| RECORDS FOR THIS TASK |

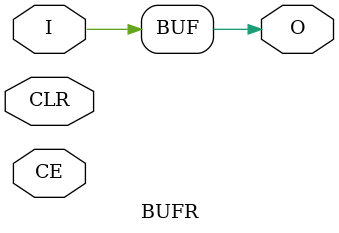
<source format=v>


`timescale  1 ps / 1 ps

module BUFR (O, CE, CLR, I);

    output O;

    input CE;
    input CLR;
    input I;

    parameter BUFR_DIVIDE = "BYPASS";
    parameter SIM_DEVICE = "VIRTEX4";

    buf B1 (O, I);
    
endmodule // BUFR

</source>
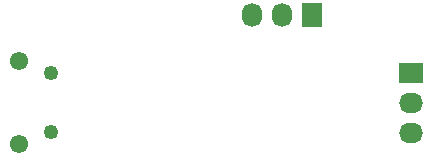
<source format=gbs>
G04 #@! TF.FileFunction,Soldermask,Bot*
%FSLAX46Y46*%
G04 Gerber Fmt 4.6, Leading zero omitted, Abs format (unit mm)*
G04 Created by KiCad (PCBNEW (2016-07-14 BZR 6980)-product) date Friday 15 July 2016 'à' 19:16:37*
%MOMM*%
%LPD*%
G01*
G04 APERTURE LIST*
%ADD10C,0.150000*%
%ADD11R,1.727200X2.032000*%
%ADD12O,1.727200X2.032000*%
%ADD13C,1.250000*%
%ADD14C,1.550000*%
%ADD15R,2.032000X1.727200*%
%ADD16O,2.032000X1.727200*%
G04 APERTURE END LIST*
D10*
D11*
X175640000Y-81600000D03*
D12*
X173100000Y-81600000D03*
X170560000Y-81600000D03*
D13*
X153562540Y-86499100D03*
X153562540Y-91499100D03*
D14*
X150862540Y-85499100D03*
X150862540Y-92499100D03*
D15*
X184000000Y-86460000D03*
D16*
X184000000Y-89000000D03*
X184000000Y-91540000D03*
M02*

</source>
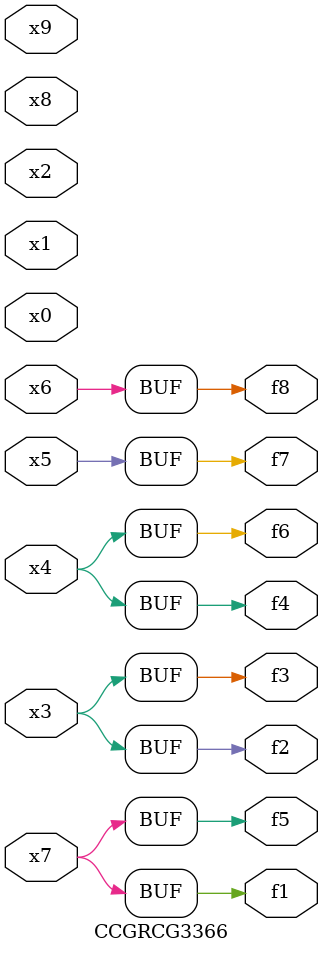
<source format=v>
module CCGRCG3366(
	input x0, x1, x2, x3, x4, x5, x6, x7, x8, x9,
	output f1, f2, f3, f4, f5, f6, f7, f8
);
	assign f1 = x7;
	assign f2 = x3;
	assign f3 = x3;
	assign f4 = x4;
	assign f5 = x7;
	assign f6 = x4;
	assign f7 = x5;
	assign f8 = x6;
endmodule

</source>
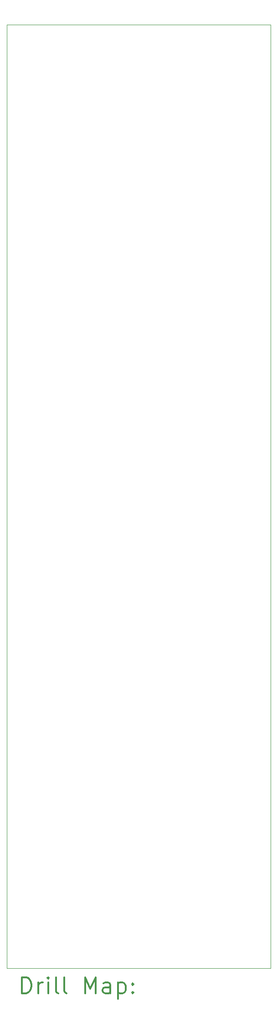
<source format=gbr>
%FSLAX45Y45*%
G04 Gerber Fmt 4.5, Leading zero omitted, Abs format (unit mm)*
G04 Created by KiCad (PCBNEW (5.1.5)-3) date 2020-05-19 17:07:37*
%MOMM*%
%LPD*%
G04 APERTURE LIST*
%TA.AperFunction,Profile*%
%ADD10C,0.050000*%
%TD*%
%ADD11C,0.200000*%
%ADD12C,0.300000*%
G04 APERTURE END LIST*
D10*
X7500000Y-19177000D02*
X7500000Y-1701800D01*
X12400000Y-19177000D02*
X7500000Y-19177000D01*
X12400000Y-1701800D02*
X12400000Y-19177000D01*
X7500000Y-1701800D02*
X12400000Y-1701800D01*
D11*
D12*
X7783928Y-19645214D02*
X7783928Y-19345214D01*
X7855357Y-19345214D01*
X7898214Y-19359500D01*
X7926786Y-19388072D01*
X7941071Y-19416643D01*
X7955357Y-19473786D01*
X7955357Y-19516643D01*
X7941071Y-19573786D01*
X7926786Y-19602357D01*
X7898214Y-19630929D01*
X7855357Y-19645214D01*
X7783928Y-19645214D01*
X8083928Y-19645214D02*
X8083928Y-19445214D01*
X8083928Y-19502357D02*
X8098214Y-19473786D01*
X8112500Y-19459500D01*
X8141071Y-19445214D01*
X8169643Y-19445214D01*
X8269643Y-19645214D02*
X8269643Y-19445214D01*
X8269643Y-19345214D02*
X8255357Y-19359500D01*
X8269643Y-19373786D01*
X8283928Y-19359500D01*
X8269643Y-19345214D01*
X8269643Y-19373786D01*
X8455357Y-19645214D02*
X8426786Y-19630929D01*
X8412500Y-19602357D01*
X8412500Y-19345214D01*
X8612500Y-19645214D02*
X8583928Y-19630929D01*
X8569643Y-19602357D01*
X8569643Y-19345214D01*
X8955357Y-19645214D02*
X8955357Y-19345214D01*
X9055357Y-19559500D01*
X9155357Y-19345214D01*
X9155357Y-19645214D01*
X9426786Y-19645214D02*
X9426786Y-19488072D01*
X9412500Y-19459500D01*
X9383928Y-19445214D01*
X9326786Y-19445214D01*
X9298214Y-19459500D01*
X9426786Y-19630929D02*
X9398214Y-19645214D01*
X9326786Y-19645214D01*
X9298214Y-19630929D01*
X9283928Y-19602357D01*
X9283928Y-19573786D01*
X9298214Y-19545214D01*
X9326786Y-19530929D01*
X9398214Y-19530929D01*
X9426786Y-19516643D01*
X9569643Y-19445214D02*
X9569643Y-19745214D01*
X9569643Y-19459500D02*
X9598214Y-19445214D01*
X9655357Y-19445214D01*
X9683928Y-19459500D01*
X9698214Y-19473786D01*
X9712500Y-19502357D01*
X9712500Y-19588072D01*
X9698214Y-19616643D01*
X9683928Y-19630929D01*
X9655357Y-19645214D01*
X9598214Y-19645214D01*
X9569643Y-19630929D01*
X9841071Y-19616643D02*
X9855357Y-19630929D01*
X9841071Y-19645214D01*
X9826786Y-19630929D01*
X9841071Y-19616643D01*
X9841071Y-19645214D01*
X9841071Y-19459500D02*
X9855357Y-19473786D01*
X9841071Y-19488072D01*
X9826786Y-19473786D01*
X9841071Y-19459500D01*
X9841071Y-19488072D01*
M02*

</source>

--

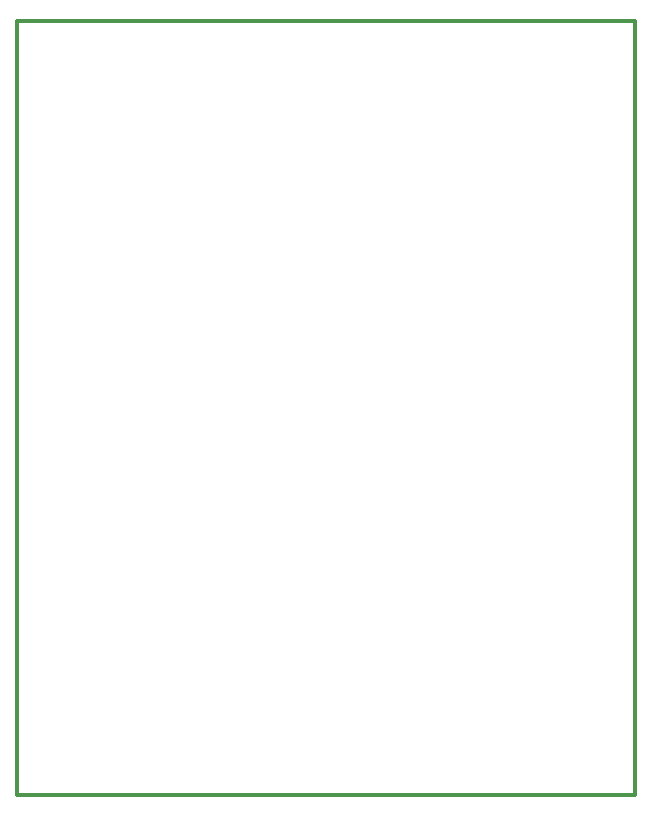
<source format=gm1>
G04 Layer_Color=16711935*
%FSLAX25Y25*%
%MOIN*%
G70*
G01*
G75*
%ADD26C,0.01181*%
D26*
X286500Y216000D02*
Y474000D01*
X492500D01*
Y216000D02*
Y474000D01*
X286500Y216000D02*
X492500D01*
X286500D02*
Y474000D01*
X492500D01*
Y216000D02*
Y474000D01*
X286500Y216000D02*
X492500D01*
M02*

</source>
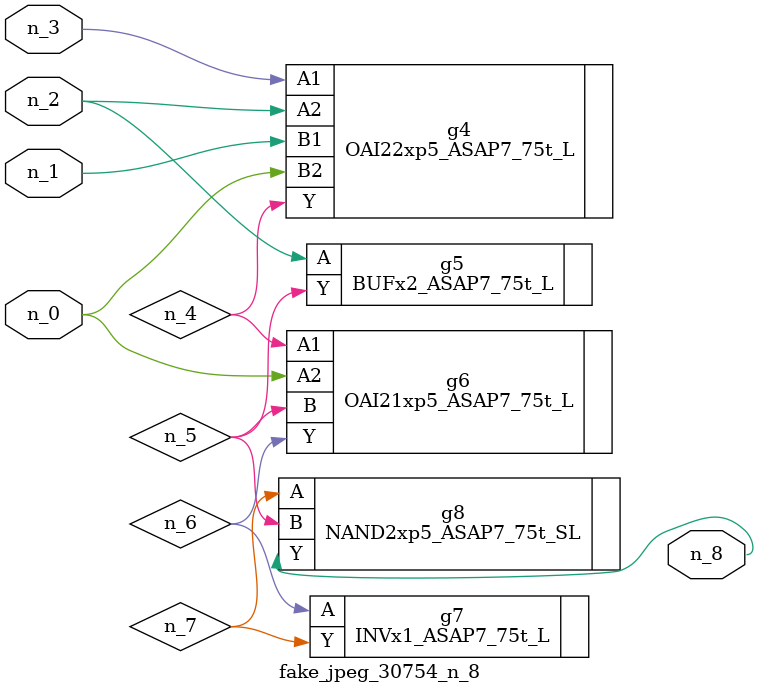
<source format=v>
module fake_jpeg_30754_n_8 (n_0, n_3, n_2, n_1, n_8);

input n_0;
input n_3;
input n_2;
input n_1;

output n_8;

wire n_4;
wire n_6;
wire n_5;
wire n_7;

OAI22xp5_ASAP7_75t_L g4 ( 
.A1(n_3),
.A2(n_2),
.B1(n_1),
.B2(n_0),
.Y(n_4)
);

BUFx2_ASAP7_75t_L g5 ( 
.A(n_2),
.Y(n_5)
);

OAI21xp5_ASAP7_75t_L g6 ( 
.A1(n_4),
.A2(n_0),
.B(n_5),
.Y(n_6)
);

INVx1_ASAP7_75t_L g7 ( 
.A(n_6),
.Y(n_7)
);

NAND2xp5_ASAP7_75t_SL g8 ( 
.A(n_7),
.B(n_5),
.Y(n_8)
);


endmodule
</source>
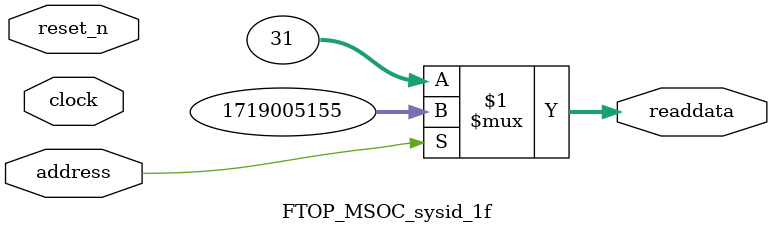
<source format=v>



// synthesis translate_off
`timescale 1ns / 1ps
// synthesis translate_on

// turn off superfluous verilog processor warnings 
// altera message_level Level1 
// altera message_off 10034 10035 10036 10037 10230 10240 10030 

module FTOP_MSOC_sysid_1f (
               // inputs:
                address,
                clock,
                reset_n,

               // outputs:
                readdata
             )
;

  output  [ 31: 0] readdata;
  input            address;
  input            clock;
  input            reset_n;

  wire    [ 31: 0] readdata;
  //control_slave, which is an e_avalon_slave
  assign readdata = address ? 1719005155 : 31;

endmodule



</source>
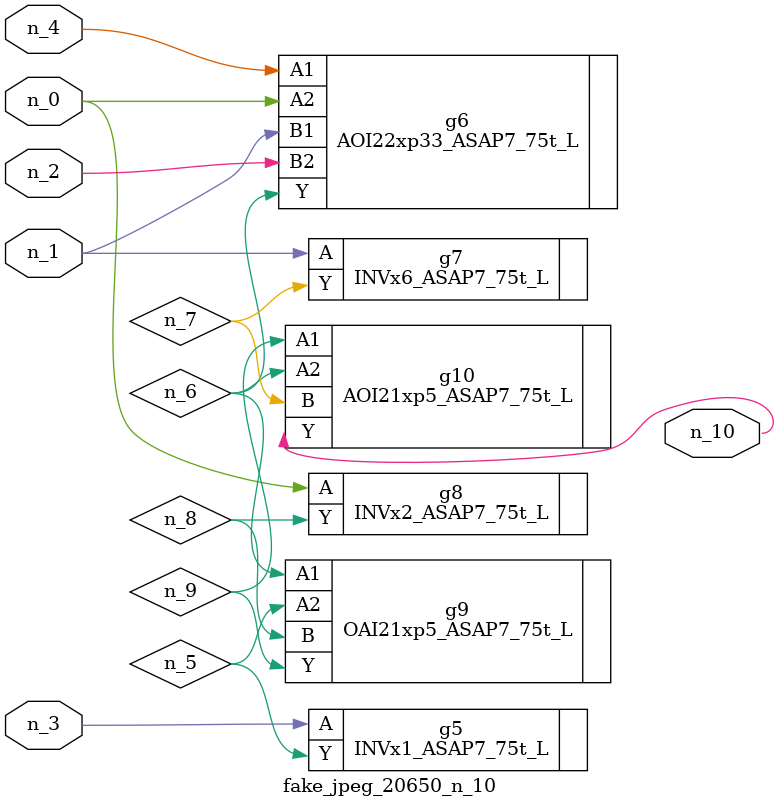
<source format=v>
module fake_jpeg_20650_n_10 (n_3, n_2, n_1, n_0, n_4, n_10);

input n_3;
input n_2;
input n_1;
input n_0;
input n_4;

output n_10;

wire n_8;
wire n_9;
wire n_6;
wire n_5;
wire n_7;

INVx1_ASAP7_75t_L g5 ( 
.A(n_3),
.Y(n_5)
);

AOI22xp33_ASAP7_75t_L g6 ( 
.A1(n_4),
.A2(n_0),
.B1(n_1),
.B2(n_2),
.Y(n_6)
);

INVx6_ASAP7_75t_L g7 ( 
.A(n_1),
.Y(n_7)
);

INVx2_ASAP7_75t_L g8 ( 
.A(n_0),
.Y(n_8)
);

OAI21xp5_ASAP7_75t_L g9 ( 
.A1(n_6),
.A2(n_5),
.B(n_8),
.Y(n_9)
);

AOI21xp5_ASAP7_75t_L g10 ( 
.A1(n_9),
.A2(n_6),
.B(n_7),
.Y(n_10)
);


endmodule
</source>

| YOUR GOAL |
Send back exactly the lines of the listing above starting at the one with "X12400000Y-19177000D02*" and ending at the one with "X9698214Y-19616643D01*", inclusive, and no others.

| RESPONSE AREA |
X12400000Y-19177000D02*
X7500000Y-19177000D01*
X12400000Y-1701800D02*
X12400000Y-19177000D01*
X7500000Y-1701800D02*
X12400000Y-1701800D01*
D11*
D12*
X7783928Y-19645214D02*
X7783928Y-19345214D01*
X7855357Y-19345214D01*
X7898214Y-19359500D01*
X7926786Y-19388072D01*
X7941071Y-19416643D01*
X7955357Y-19473786D01*
X7955357Y-19516643D01*
X7941071Y-19573786D01*
X7926786Y-19602357D01*
X7898214Y-19630929D01*
X7855357Y-19645214D01*
X7783928Y-19645214D01*
X8083928Y-19645214D02*
X8083928Y-19445214D01*
X8083928Y-19502357D02*
X8098214Y-19473786D01*
X8112500Y-19459500D01*
X8141071Y-19445214D01*
X8169643Y-19445214D01*
X8269643Y-19645214D02*
X8269643Y-19445214D01*
X8269643Y-19345214D02*
X8255357Y-19359500D01*
X8269643Y-19373786D01*
X8283928Y-19359500D01*
X8269643Y-19345214D01*
X8269643Y-19373786D01*
X8455357Y-19645214D02*
X8426786Y-19630929D01*
X8412500Y-19602357D01*
X8412500Y-19345214D01*
X8612500Y-19645214D02*
X8583928Y-19630929D01*
X8569643Y-19602357D01*
X8569643Y-19345214D01*
X8955357Y-19645214D02*
X8955357Y-19345214D01*
X9055357Y-19559500D01*
X9155357Y-19345214D01*
X9155357Y-19645214D01*
X9426786Y-19645214D02*
X9426786Y-19488072D01*
X9412500Y-19459500D01*
X9383928Y-19445214D01*
X9326786Y-19445214D01*
X9298214Y-19459500D01*
X9426786Y-19630929D02*
X9398214Y-19645214D01*
X9326786Y-19645214D01*
X9298214Y-19630929D01*
X9283928Y-19602357D01*
X9283928Y-19573786D01*
X9298214Y-19545214D01*
X9326786Y-19530929D01*
X9398214Y-19530929D01*
X9426786Y-19516643D01*
X9569643Y-19445214D02*
X9569643Y-19745214D01*
X9569643Y-19459500D02*
X9598214Y-19445214D01*
X9655357Y-19445214D01*
X9683928Y-19459500D01*
X9698214Y-19473786D01*
X9712500Y-19502357D01*
X9712500Y-19588072D01*
X9698214Y-19616643D01*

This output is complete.